Research Shows Black Women Are Triggered With Worst Health Inequalities In South London
A new study from researchers from the Faculty of Life Sciences & Medicine, supported by Impact on Urban Health, and Dr Hiten Dodhia, Consultant in Public Health, Lambeth, found that when compared to other ethnic groups experiencing multimorbidities, Black women have the highest disadvantage.
Multimorbidities are defined as two or more long-term health conditions, like depression, anxiety, asthma, chronic pain and more.
As part of a wider study of multimorbidity conditions affecting patients in Lambeth and Southwark, researchers examined 826,000 patients’ data for the prevalence of long-term conditions. The researchers found that almost half of Black Caribbean patients had multimorbidity conditions compared to a third of Black African patients and 31% of White British patients. The most common conditions experienced were anxiety, chronic pain, depression, asthma and hypertension.
The study found that when compared to other patient groups, Black women have twice and in some cases three times the rate of long-term conditions including chronic pain, anxiety, hypertension, osteoarthritis, diabetes and morbid obesity.
Our four-year study has looked at the experience of people living in the local community and found high rates of illness attributable to Long Term Conditions (LTCs), but these rates are not spread evenly. Our findings suggest that the very communities most hard hit by Covid-19 are the same ones that have experienced years of long-term health problems because of LTCs. Many of these conditions are preventable or can be alleviated and controlled using the expertise of local primary care.
– Dr Mark Ashworth, Professor of Primary Care from the School of Life Course & Population Sciences
He added: “Our team often said that without data, health inequalities are invisible, and that could not be more true when it comes to understanding local multimorbidity patterns. Our findings show the value of using locally based community data, derived from anonymised primary care records, which has helped construct a snapshot of the public health of Londoners in Southwark and Lambeth.”
The researchers also found that multimorbidity patients used primary care services three times as often as patients without these conditions. However, when a patient becomes depressed, the rate of using healthcare services doubled, meaning that when depressed, multimorbidity patients used primary care services six times as often as patients without those conditions.

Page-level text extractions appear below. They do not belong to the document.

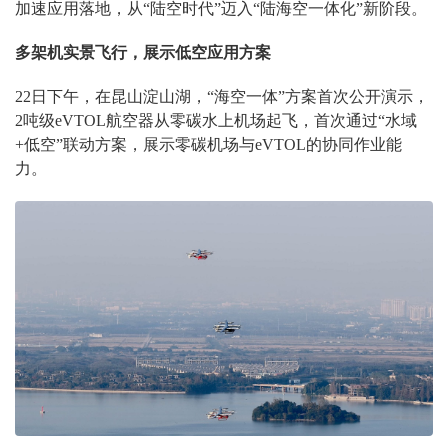
加速应用落地，从“陆空时代”迈入“陆海空一体化”新阶段。
多架机实景飞行，展示低空应用方案
22日下午，在昆山淀山湖，“海空一体”方案首次公开演示，
2吨级eVTOL航空器从零碳水上机场起飞，首次通过“水域
+低空”联动方案，展示零碳机场与eVTOL的协同作业能
力。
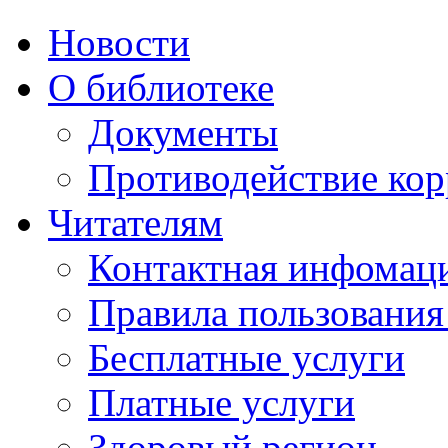
Новости
О библиотеке
Документы
Противодействие ко
Читателям
Контактная инфомац
Правила пользования
Бесплатные услуги
Платные услуги
Здоровый регион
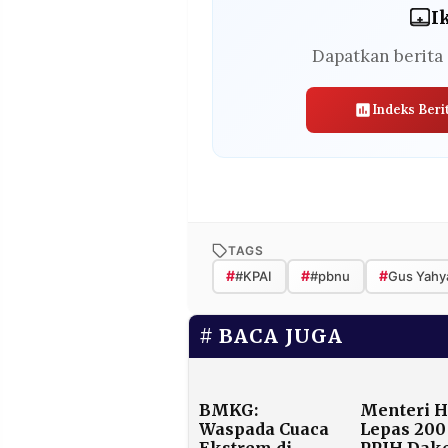
I
Dapatkan berita 
Indeks Beri
TAGS
#
#
#
#KPAI
#pbnu
Gus Yahy
BACA JUGA
BMKG:
Menteri H
Waspada Cuaca
Lepas 200
Ekstrem di
PPIH Dak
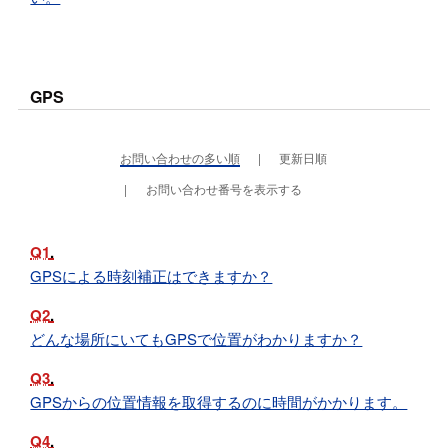
GPS
お問い合わせの多い順
更新日順
お問い合わせ番号を表示する
Q1
GPSによる時刻補正はできますか？
Q2
どんな場所にいてもGPSで位置がわかりますか？
Q3
GPSからの位置情報を取得するのに時間がかかります。
Q4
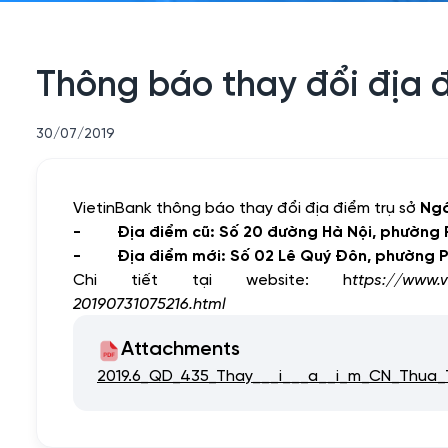
Thông báo thay đổi địa đ
30/07/2019
VietinBank thông báo thay đổi địa điểm trụ sở
Ngâ
-
Địa điểm cũ
: Số 20 đường Hà Nội, phường P
-
Địa điểm mới
: Số 02 Lê Quý Đôn, phường Ph
Chi tiết tại website:
h
ttps://www.
20190731075216.html
Attachments
2019.6_QD_435_Thay___i___a__i_m_CN_Thua_T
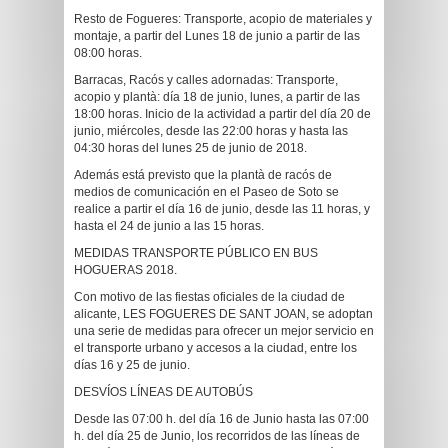
Resto de Fogueres: Transporte, acopio de materiales y
montaje, a partir del Lunes 18 de junio a partir de las
08:00 horas.
Barracas, Racós y calles adornadas: Transporte,
acopio y plantà: día 18 de junio, lunes, a partir de las
18:00 horas. Inicio de la actividad a partir del día 20 de
junio, miércoles, desde las 22:00 horas y hasta las
04:30 horas del lunes 25 de junio de 2018.
Además está previsto que la plantà de racós de
medios de comunicación en el Paseo de Soto se
realice a partir el día 16 de junio, desde las 11 horas, y
hasta el 24 de junio a las 15 horas.
MEDIDAS TRANSPORTE PÚBLICO EN BUS
HOGUERAS 2018.
Con motivo de las fiestas oficiales de la ciudad de
alicante, LES FOGUERES DE SANT JOAN, se adoptan
una serie de medidas para ofrecer un mejor servicio en
el transporte urbano y accesos a la ciudad, entre los
días 16 y 25 de junio.
DESVÍOS LÍNEAS DE AUTOBÚS
Desde las 07:00 h. del día 16 de Junio hasta las 07:00
h. del día 25 de Junio, los recorridos de las líneas de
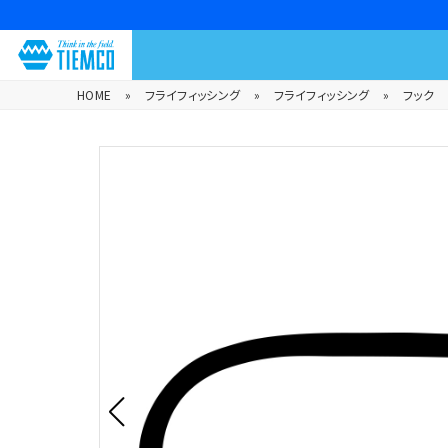
HOME
»
フライフィッシング
»
フライフィッシング
»
フック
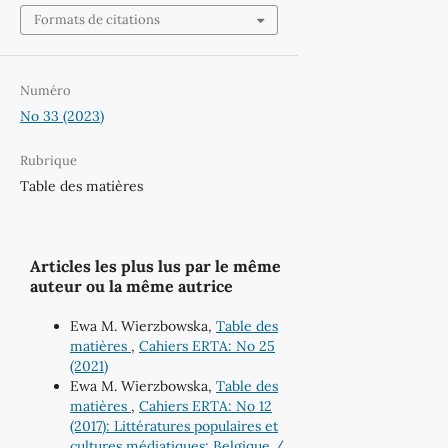
Formats de citations
Numéro
No 33 (2023)
Rubrique
Table des matières
Articles les plus lus par le même
auteur ou la même autrice
Ewa M. Wierzbowska,
Table des
matières
,
Cahiers ERTA: No 25
(2021)
Ewa M. Wierzbowska,
Table des
matières
,
Cahiers ERTA: No 12
(2017): Littératures populaires et
cultures médiatiques: Belgique /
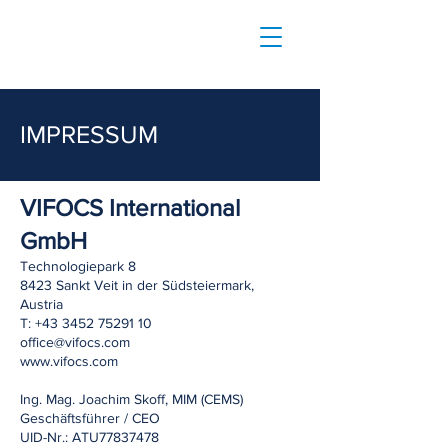
IMPRESSUM
VIFOCS International
GmbH
Technologiepark 8
8423 Sankt Veit in der Südsteiermark,
Austria
T: +43 3452 75291 10
office@vifocs.com
www.vifocs.com
Ing. Mag. Joachim Skoff, MIM (CEMS)
Geschäftsführer / CEO
UID-Nr.: ATU77837478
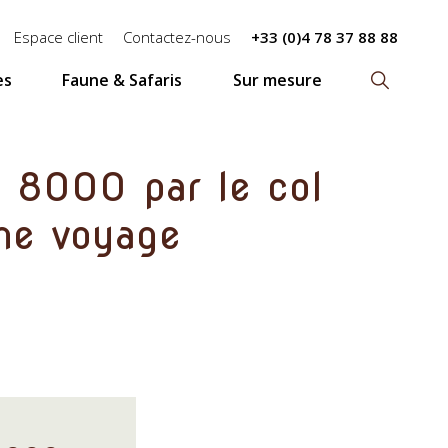
Espace client
Contactez-nous
+33 (0)4 78 37 88 88
es
Faune & Safaris
Sur mesure
Recherch
 8000 par le col
che voyage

Dr Marina Soley-Bori, Lecturer in Health Economics from School of Life Course & Population Sciences, said: “A mental health diagnosis is often a significant driver of primary care use. We found individuals with anxiety and depression accounted for 31% of total primary care consultation costs within the multimorbid population. Most notably, we found the trio of anxiety, depression and chronic pain to be the costliest long-term condition combination. ‘High-cost’ individuals tend to have more complex and diverse needs with a higher risk of poorly coordinated care. More individualised, patient-centric, care is required to prevent poorer health outcomes for this group.”
This research was funded by the GSTT Charity/Impact on Urban Health. The data was taken from the electronic primary care health records of 826,166 patients registered at GP practices in an ethnically diverse, urban setting in London between 2005 and 2020.